Dutch Prime Minister Mark Rutte, whose country currently holds the rotating presidency of the EU’s Council of Ministers, ducked out from campaigning hard for a yes vote. “He fears that he has little to gain from leading [the yes campaign]. He faces general elections in Spring 2017, and his party is neck-and-neck with Geert Wilders’ right-wing populist Freedom Party in the race to become the country’s largest [in the Dutch parliament],” argued Rem Korteweg of the Centre for European Reform.
Rutte’s People’s Party for Freedom and Democracy is also divided over the issue. “If [Rutte] is too pro-European, he will alienate more Eurosceptic voters. If he is too critical of the EU and the agreement with Ukraine, it will complicate his relations with the rest of Europe,” Korteweg added.
The unwillingness to be drawn into a referendum that is about an EU not a national issue is a big mistake. It confirms how too often, EU leaders have pandered to Euroskeptic and populist movements by either adopting some of their policies or, in the case of the Dutch referendum, staying on the sidelines. Neither amounts to a policy or a strategy. Rather, such pandering amounts to a lack of conviction verging on cowardice.
If the EU believes the EU-Ukraine Association Agreement is a good thing—and already, 27 of the 28 member states have ratified it—then EU leaders should have campaigned for it ahead of the Dutch vote. The argument that this would be interfering in the internal affairs of another country is disingenuous. This is a European issue.
Not only that. Over the past few months, the no campaign has mutated from focusing on the democratic deficit in the EU to criticizing Ukraine’s endemic corruption and spreading (unfounded) fears that the accord would give Ukrainians the right to work in the EU.
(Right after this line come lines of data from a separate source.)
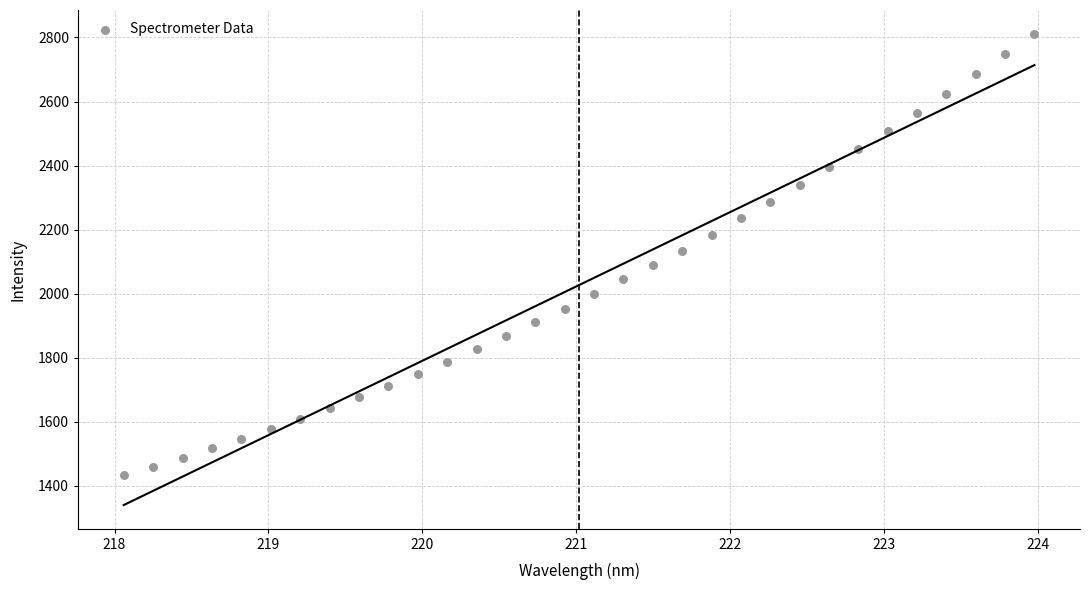

What is the range of Y values (max minus min)?

1378.4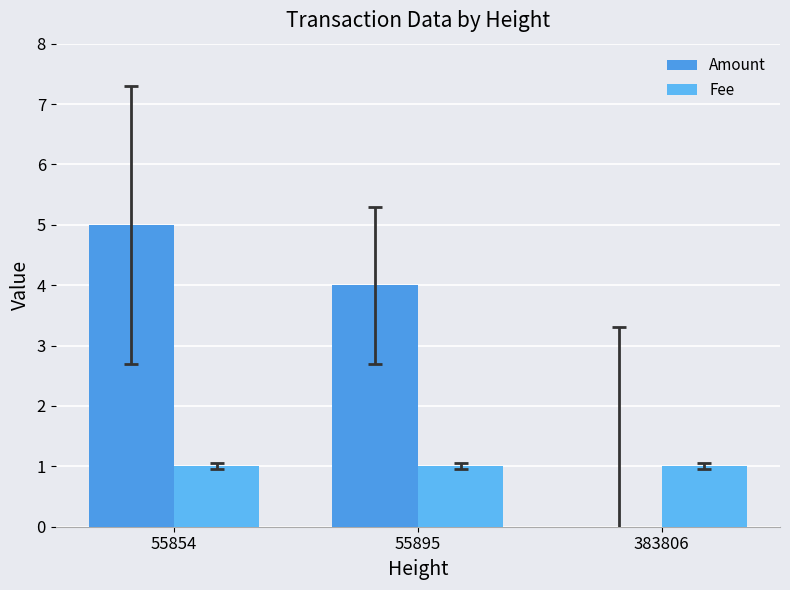

The Amount series shows 0 at 383806. True or false?

True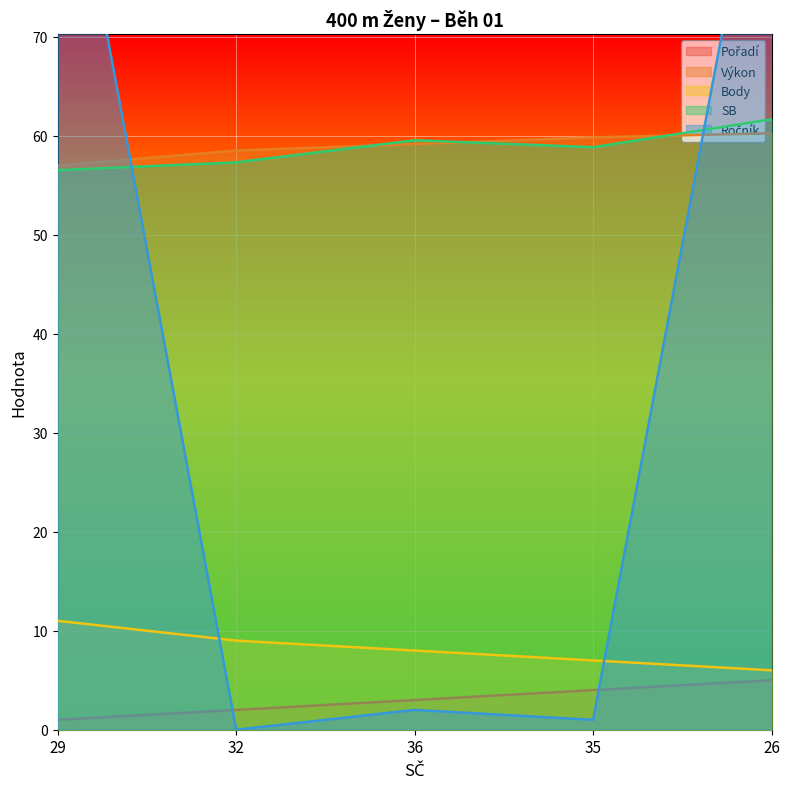

Where do SB and Výkon first cross each other?

32 and 36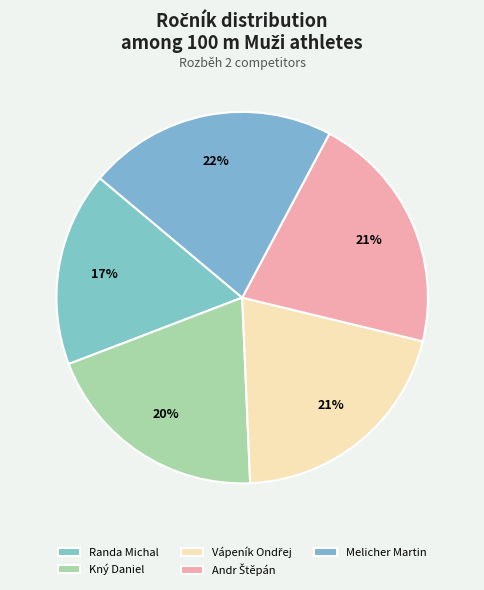

How many segments does this pie chart have?

5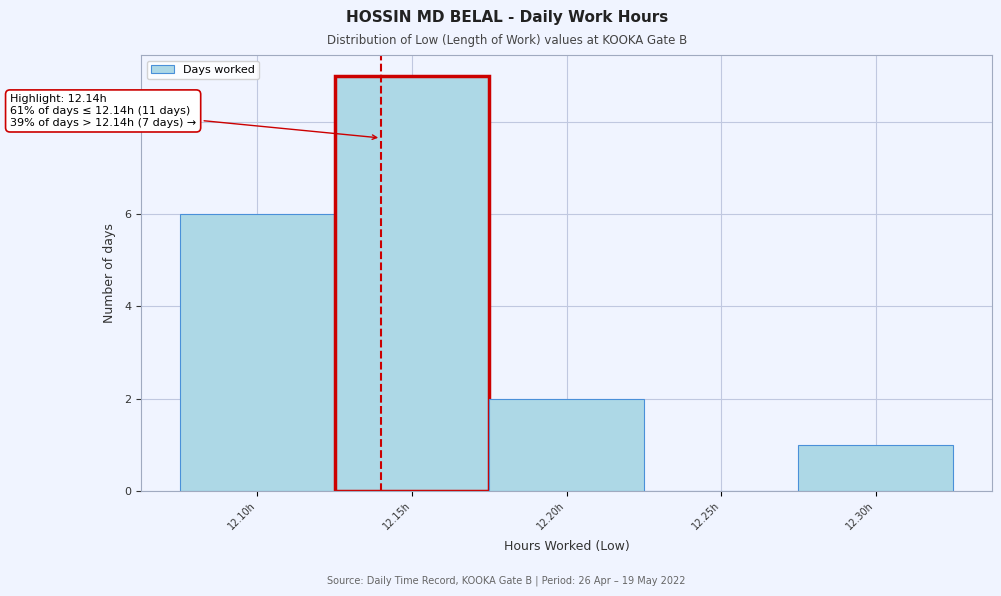

Which range on the x-axis has the tallest bar?

12.125 to 12.175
Even the downing of flight MH17 over eastern Ukraine in July 2014, when 193 Dutch passengers were killed, has played into the no campaign. The crash spurred the Dutch to fully support the sanctions against Russia that had been imposed in early 2014. But nearly two years later, GeenPeil is peddling all kinds of conspiracy theories about the crash—about the Dutch government’s investigations and what caused the incident—which suits Putin. Again, Rutte has been not been assertive enough, and neither have his EU colleagues.
And so, if the no camp wins on April 6, even though the vote is nonbinding, Euroskeptic and populist leaders can take heart at the ease with which they challenge the EU.